Various statistic for barcodes that were taken forward as STAMPs as set as expected_cells
in config.yaml
.
This plot can indicate how many counts per barcode are required on average to find all expressed genes in a cell. Given enought coverage, it can also indicate how many genes are expressed for the examined cell type.
7. Saturation plot: Counts per barcode (across samples)
Number of Counts (x-axis) vs number of Genes (y-axis) for each barcode (points in plot) broken down by sample (different colors).
Number of Genes defined as Genes having at least 1 read mapped to them.

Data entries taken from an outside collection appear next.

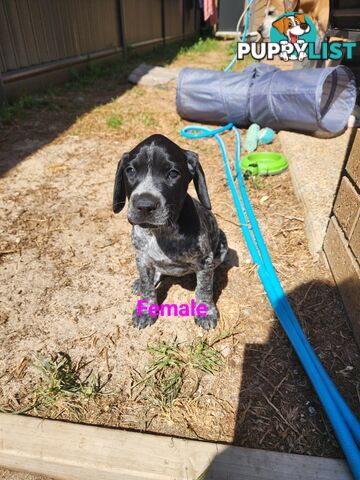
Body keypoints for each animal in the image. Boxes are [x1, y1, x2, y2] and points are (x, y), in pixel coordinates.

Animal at [113, 135, 228, 330]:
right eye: (130, 170)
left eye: (173, 174)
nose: (144, 206)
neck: (161, 232)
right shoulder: (142, 258)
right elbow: (147, 286)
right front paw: (146, 309)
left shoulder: (205, 260)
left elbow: (203, 289)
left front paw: (205, 311)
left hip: (222, 246)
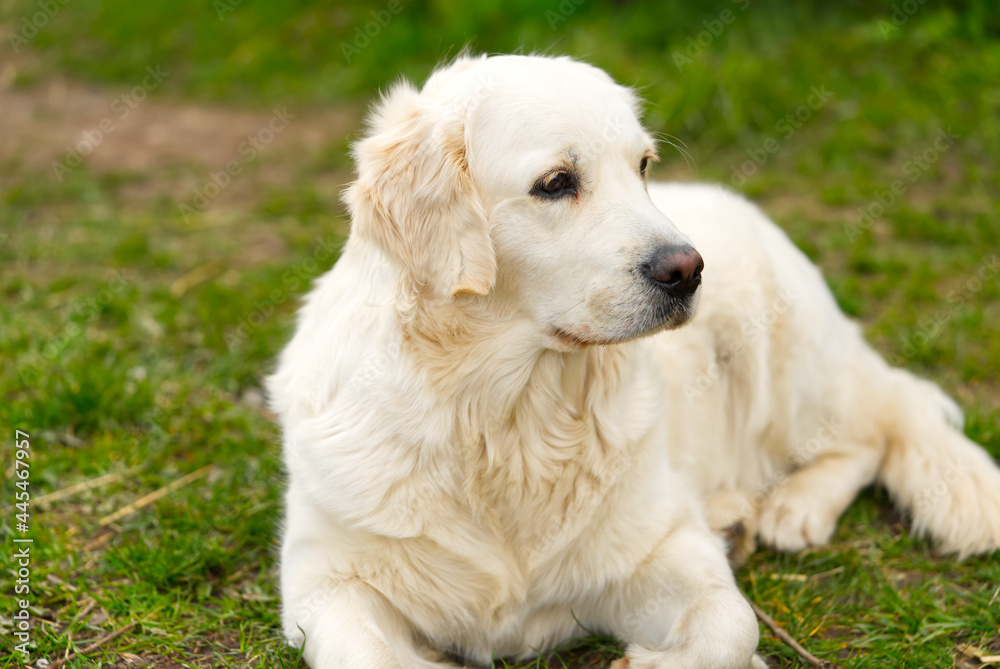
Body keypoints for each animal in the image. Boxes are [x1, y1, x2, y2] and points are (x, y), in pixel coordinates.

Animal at [266, 54, 1000, 664]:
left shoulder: (661, 547)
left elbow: (731, 627)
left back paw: (796, 506)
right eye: (556, 182)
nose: (688, 269)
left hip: (783, 361)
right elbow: (365, 653)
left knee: (878, 422)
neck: (508, 418)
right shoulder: (325, 582)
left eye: (643, 166)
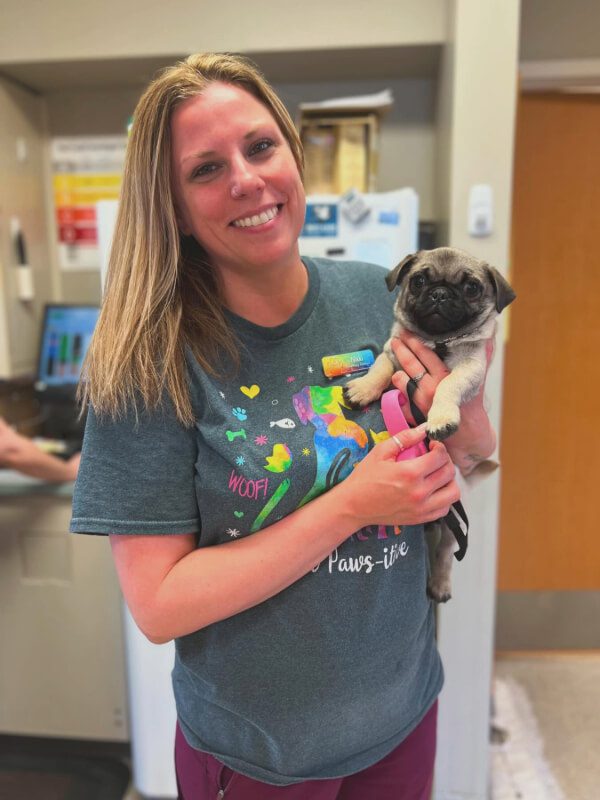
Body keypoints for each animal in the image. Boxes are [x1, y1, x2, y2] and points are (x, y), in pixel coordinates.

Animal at [344, 247, 516, 604]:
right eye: (419, 281)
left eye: (472, 288)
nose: (439, 293)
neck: (439, 342)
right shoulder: (393, 349)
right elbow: (380, 368)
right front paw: (364, 388)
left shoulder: (471, 368)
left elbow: (448, 384)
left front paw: (440, 417)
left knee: (444, 553)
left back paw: (440, 584)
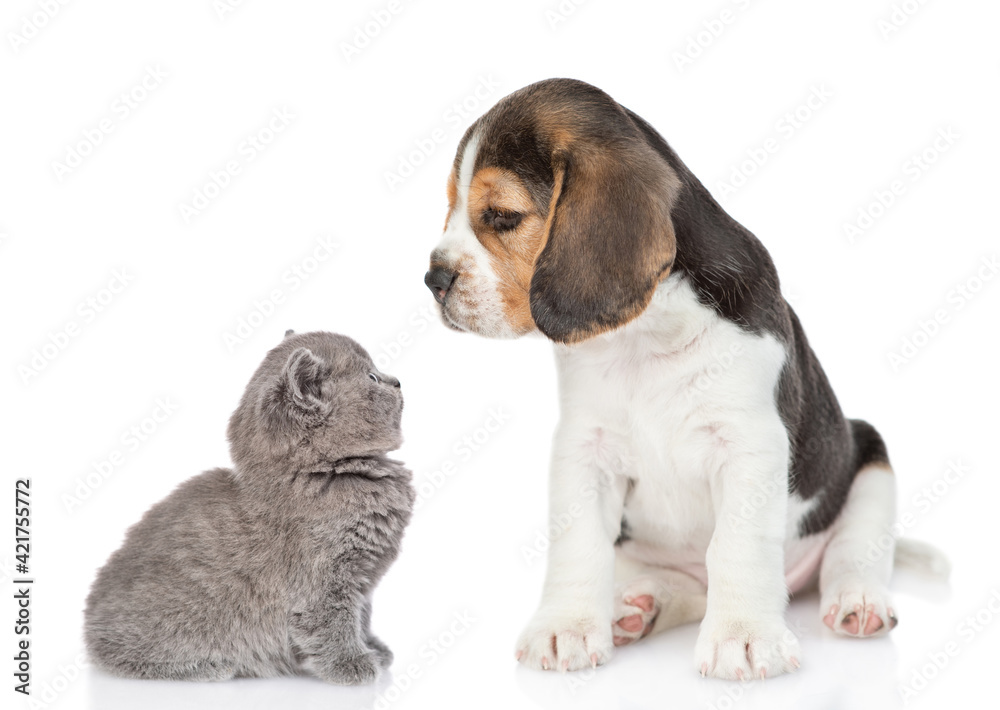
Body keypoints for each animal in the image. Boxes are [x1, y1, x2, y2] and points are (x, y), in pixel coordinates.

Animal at [83, 330, 414, 688]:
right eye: (371, 377)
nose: (397, 381)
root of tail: (90, 626)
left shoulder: (363, 580)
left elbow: (362, 616)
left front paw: (373, 648)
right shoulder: (322, 581)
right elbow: (331, 622)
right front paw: (352, 663)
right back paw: (209, 666)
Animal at [424, 80, 936, 680]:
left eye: (503, 215)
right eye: (451, 208)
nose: (433, 278)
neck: (644, 336)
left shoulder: (750, 444)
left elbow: (736, 545)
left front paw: (743, 637)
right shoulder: (583, 450)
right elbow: (579, 543)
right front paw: (565, 628)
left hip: (867, 462)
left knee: (852, 553)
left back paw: (857, 601)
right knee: (686, 586)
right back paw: (639, 607)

Individual samples are color-coded. A loess regression curve of barcodes for each sample is fitted.
Various statistic for barcodes that were taken forward as STAMPs as set as expected_cells
in config.yaml
.
8. Counts per UMI per barcode (across samples)
Number of UMI (x-axis) vs number of Counts (y-axis) for each barcode (points in plot) broken down by sample (different colors). Individual samples are color-coded. A loess regression curve of barcodes for each sample is fitted. Black line indicate an optimal 1:1 ratio between UMI and Counts (i.e. no Duplicates!)
This plots can give an indication on the level of duplication for each sample. The close to black line the lower duplication.
Mixed experiment
9. Barnyard plot (per sample)
This plot shows you species purity for each STAMPS. Mixed and No call STAMPS are dropped and only single species are kept for extraction.
You can change the minimum ratio of transcripts to define a STAMP as mixed or not in the configfile with: species_ratio
You get one plot for genes and one plot for transcripts. The selection is done on the transcript level.